■ **WORK ITEM**
Repeat the records in full. No pictures belong in the copy.

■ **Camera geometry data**
++++++++++

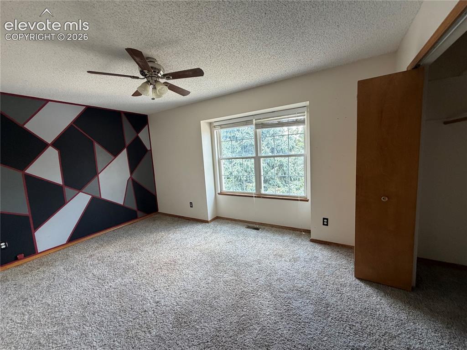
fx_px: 189
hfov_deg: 102.1
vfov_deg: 85.6
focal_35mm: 14
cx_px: 234
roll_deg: +3.3
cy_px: 175
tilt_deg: -6.5
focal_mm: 2.22
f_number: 2.2
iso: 200
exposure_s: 1/121
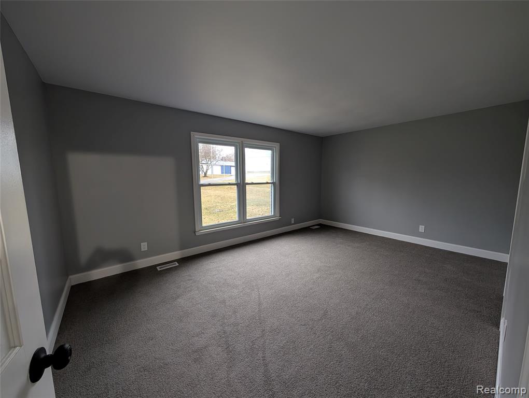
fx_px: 184
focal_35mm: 12
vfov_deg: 94.6
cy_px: 199
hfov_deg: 110.5
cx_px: 264
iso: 110
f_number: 1.7
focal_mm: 2.02
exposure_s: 1/23.8
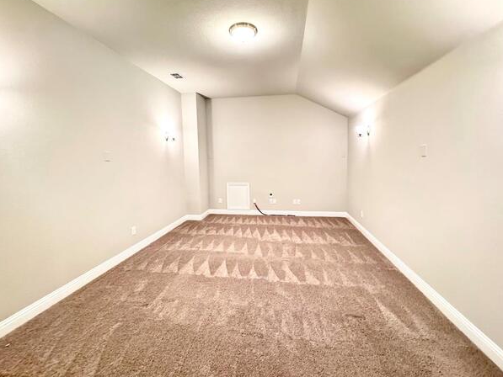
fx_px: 218
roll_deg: +0.5
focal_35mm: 15
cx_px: 254
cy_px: 176
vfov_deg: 81.7
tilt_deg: -4.5
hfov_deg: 98.2
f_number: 2.2
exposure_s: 1/60
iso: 1250
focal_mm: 2.22
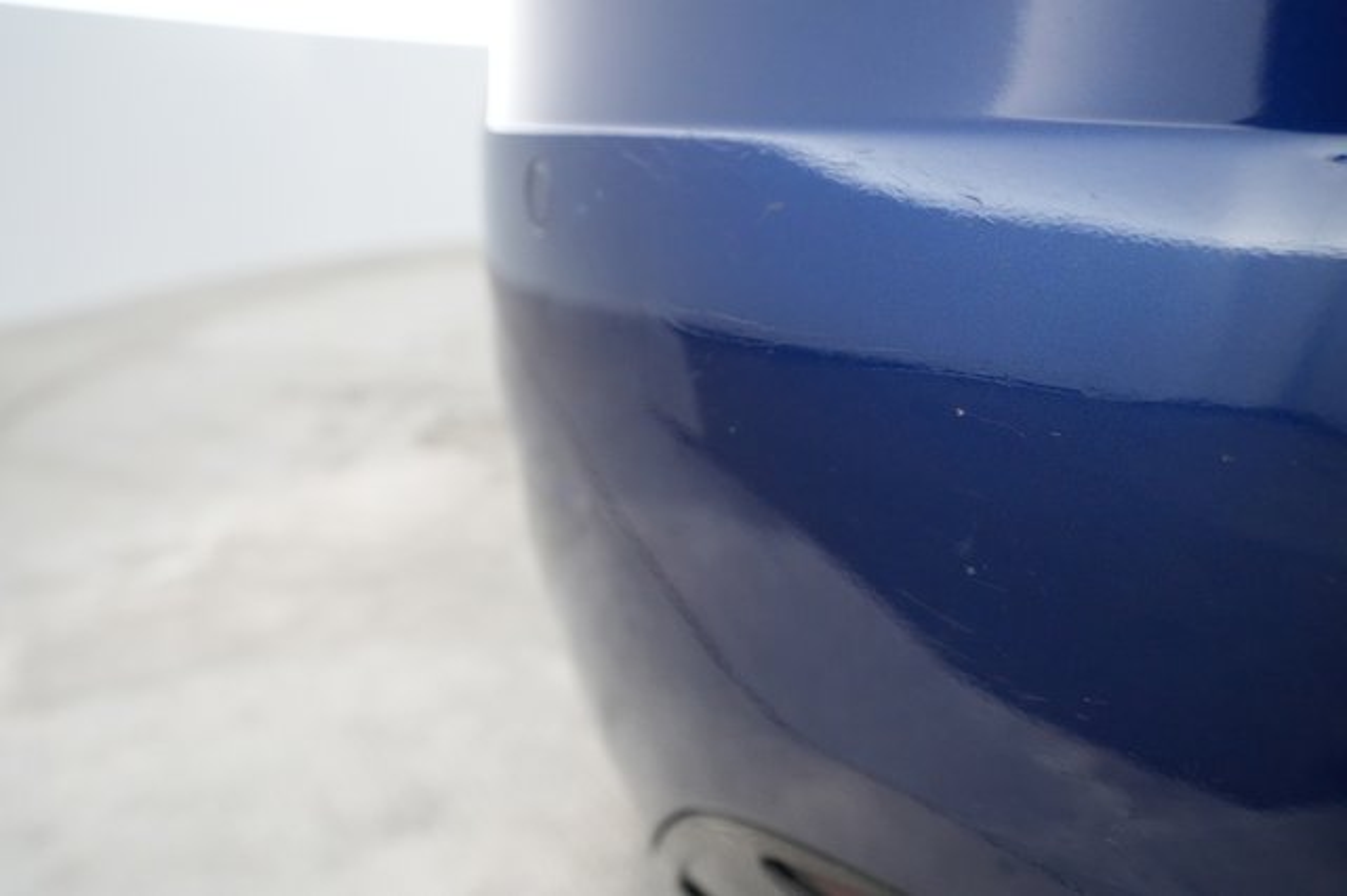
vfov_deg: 46.4
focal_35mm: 28
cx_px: 674
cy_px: 448
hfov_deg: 65.5
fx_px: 1047
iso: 6400
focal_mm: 28
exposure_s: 1/100
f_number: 5.6
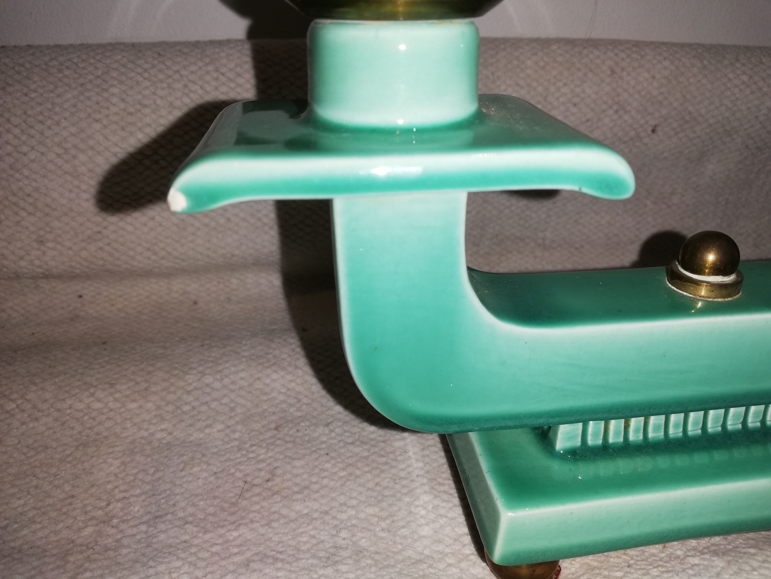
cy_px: 290
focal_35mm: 26
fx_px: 579
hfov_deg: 67.3
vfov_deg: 53.1
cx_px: 386
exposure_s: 1/136
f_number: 2.2
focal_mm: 3.81
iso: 50
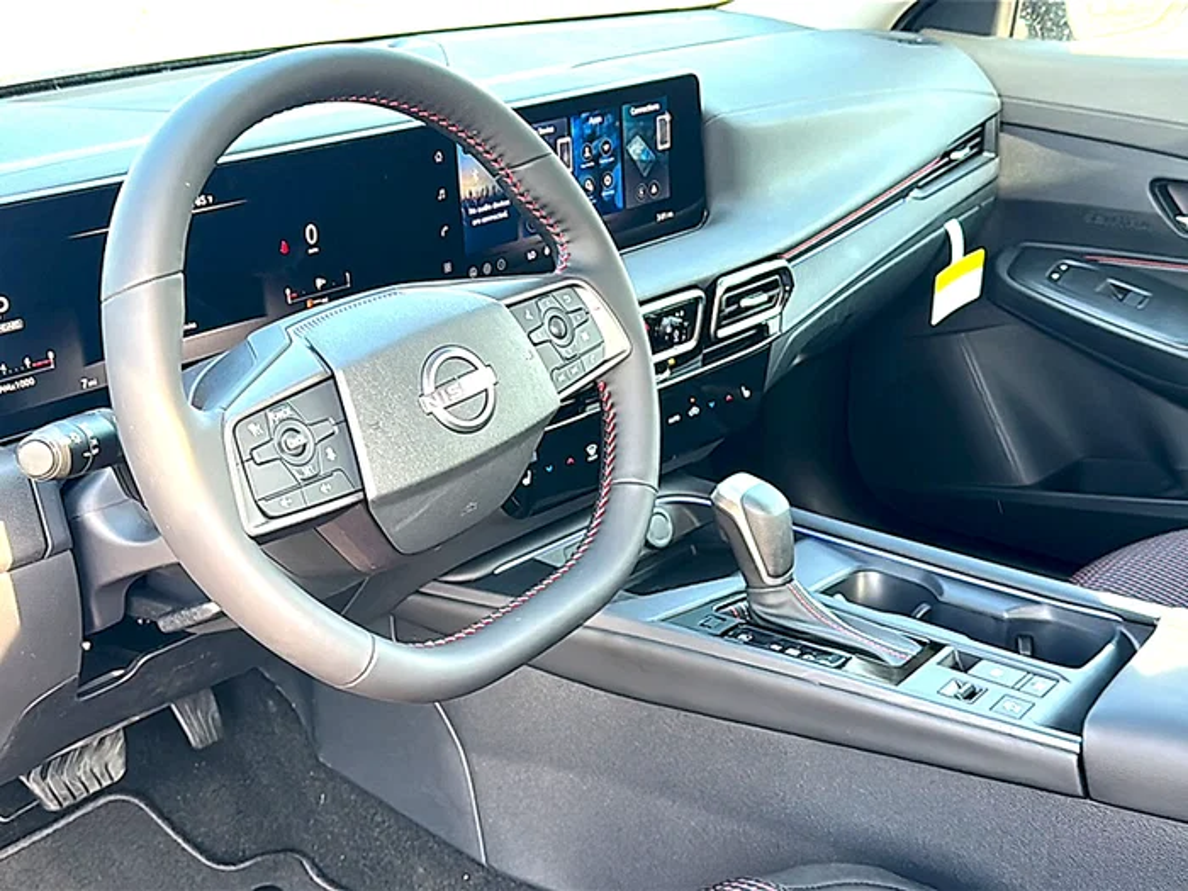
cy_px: 446
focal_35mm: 38
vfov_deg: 37.7
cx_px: 594
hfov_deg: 49.0
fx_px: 1304
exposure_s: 1/176
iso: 100
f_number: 1.78
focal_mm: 6.86
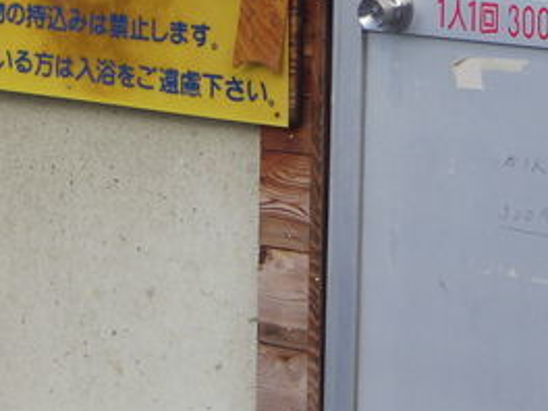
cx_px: 266
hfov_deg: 10.9
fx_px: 2881
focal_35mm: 182
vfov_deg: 8.0
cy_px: -191
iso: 125
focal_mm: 8.5
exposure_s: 1/320
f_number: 3.2
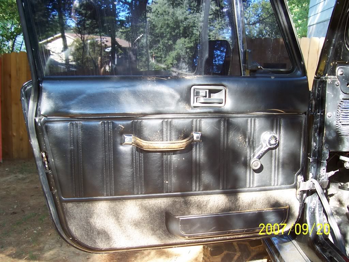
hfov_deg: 50.1
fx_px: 373
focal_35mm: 37
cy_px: 131
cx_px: 174
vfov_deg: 38.7
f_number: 2.8
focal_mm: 5.6
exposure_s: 1/60
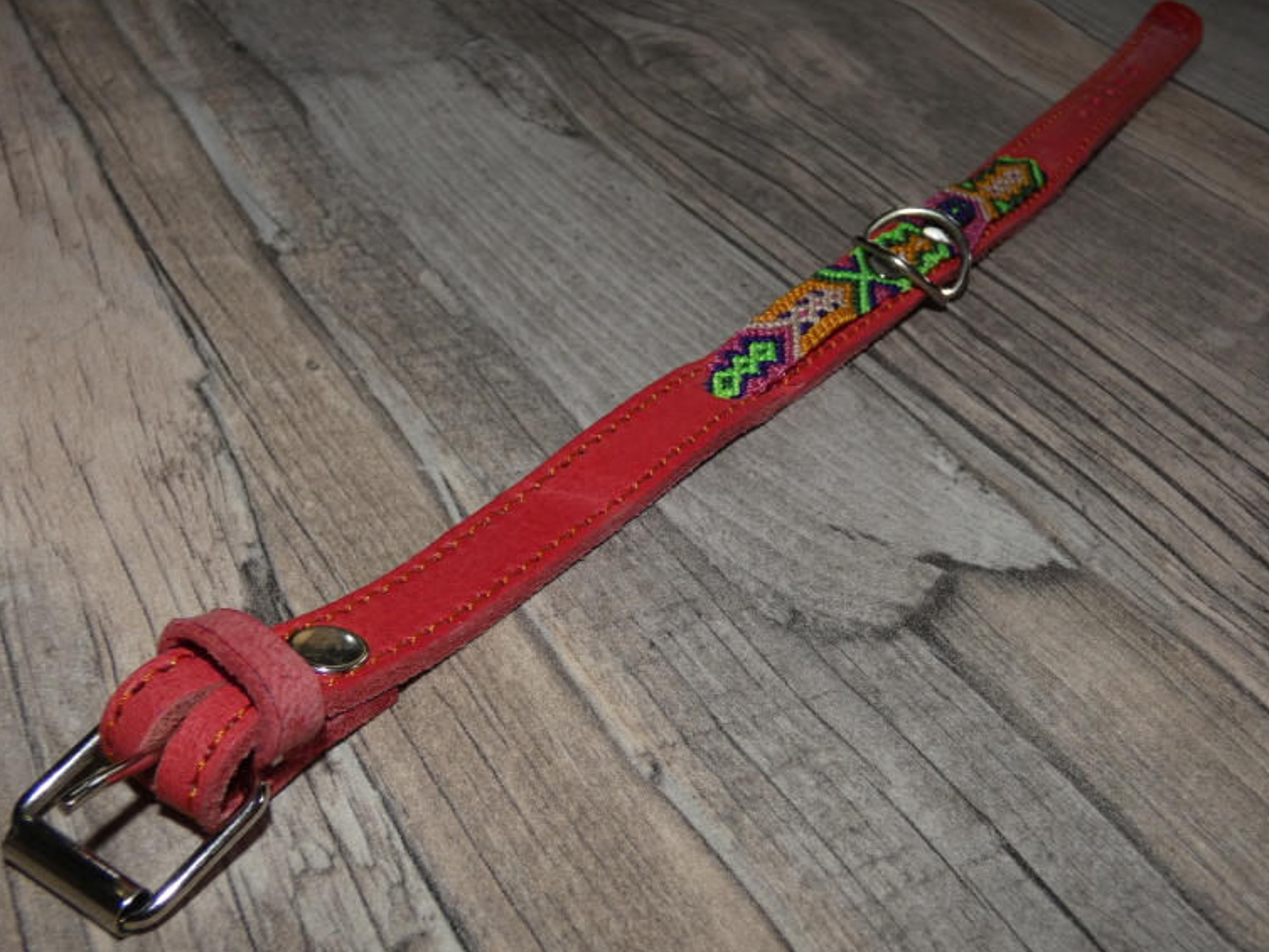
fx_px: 1247
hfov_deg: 53.9
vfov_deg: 41.8
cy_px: 468
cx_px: 612
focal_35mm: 34
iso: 100
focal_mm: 5.8
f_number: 3.4
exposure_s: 1/60
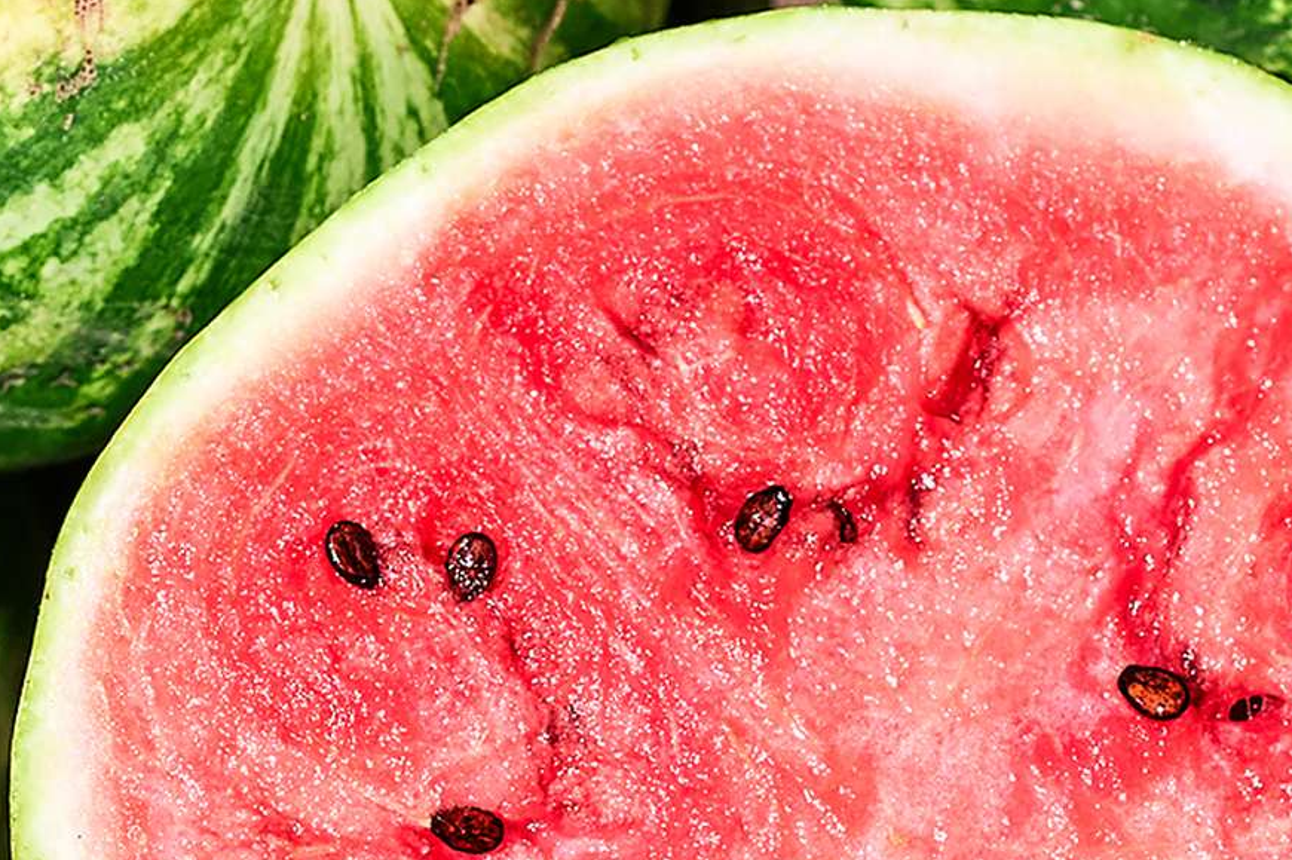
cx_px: 223
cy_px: 1087
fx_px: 10760
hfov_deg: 6.9
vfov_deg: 4.6
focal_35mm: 300
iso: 200
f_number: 3.5
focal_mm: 85
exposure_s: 1/4000
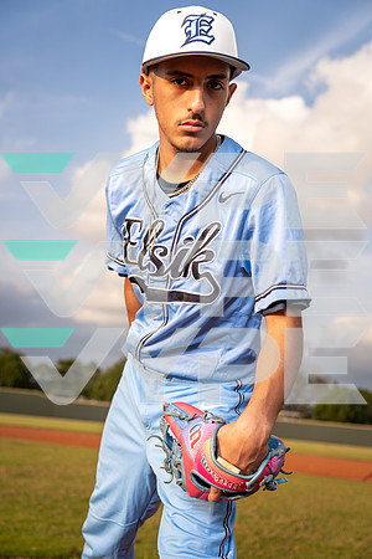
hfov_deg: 30.5
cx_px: 186
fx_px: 682
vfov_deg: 44.5
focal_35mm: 44
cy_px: 280
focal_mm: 44
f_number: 4
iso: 250
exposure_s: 1/1250
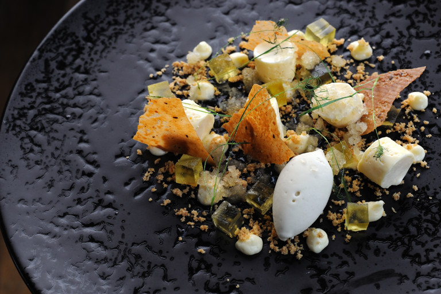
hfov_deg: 39.6
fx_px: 612
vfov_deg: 27.0
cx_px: 220
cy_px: 147
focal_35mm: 50
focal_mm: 50
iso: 800
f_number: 8
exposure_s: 1/250
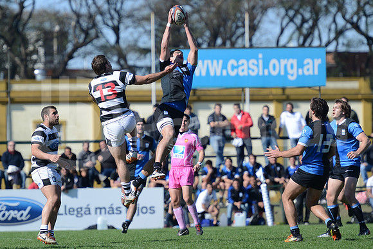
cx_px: 186
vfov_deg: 5.7
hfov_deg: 8.6
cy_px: 124
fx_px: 2487
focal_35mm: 240
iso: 320
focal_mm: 240
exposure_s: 1/2000
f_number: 4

++++++++++

■ **TASK OUTPUT**
fx_px: 189
hfov_deg: 102.1
vfov_deg: 85.6
focal_35mm: 14
cx_px: 234
roll_deg: +3.3
cy_px: 175
tilt_deg: -6.5
focal_mm: 2.22
f_number: 2.2
iso: 200
exposure_s: 1/121
fx_px: 184
focal_35mm: 12
vfov_deg: 94.6
cy_px: 199
hfov_deg: 110.5
cx_px: 264
iso: 110
f_number: 1.7
focal_mm: 2.02
exposure_s: 1/23.8
fx_px: 218
roll_deg: +0.5
focal_35mm: 15
cx_px: 254
cy_px: 176
vfov_deg: 81.7
tilt_deg: -4.5
hfov_deg: 98.2
f_number: 2.2
exposure_s: 1/60
iso: 1250
focal_mm: 2.22
vfov_deg: 46.4
focal_35mm: 28
cx_px: 674
cy_px: 448
hfov_deg: 65.5
fx_px: 1047
iso: 6400
focal_mm: 28
exposure_s: 1/100
f_number: 5.6
cy_px: 290
focal_35mm: 26
fx_px: 579
hfov_deg: 67.3
vfov_deg: 53.1
cx_px: 386
exposure_s: 1/136
f_number: 2.2
focal_mm: 3.81
iso: 50
cy_px: 446
focal_35mm: 38
vfov_deg: 37.7
cx_px: 594
hfov_deg: 49.0
fx_px: 1304
exposure_s: 1/176
iso: 100
f_number: 1.78
focal_mm: 6.86
cx_px: 266
hfov_deg: 10.9
fx_px: 2881
focal_35mm: 182
vfov_deg: 8.0
cy_px: -191
iso: 125
focal_mm: 8.5
exposure_s: 1/320
f_number: 3.2
hfov_deg: 50.1
fx_px: 373
focal_35mm: 37
cy_px: 131
cx_px: 174
vfov_deg: 38.7
f_number: 2.8
focal_mm: 5.6
exposure_s: 1/60
fx_px: 1247
hfov_deg: 53.9
vfov_deg: 41.8
cy_px: 468
cx_px: 612
focal_35mm: 34
iso: 100
focal_mm: 5.8
f_number: 3.4
exposure_s: 1/60
cx_px: 223
cy_px: 1087
fx_px: 10760
hfov_deg: 6.9
vfov_deg: 4.6
focal_35mm: 300
iso: 200
f_number: 3.5
focal_mm: 85
exposure_s: 1/4000
hfov_deg: 30.5
cx_px: 186
fx_px: 682
vfov_deg: 44.5
focal_35mm: 44
cy_px: 280
focal_mm: 44
f_number: 4
iso: 250
exposure_s: 1/1250
hfov_deg: 39.6
fx_px: 612
vfov_deg: 27.0
cx_px: 220
cy_px: 147
focal_35mm: 50
focal_mm: 50
iso: 800
f_number: 8
exposure_s: 1/250
cx_px: 186
vfov_deg: 5.7
hfov_deg: 8.6
cy_px: 124
fx_px: 2487
focal_35mm: 240
iso: 320
focal_mm: 240
exposure_s: 1/2000
f_number: 4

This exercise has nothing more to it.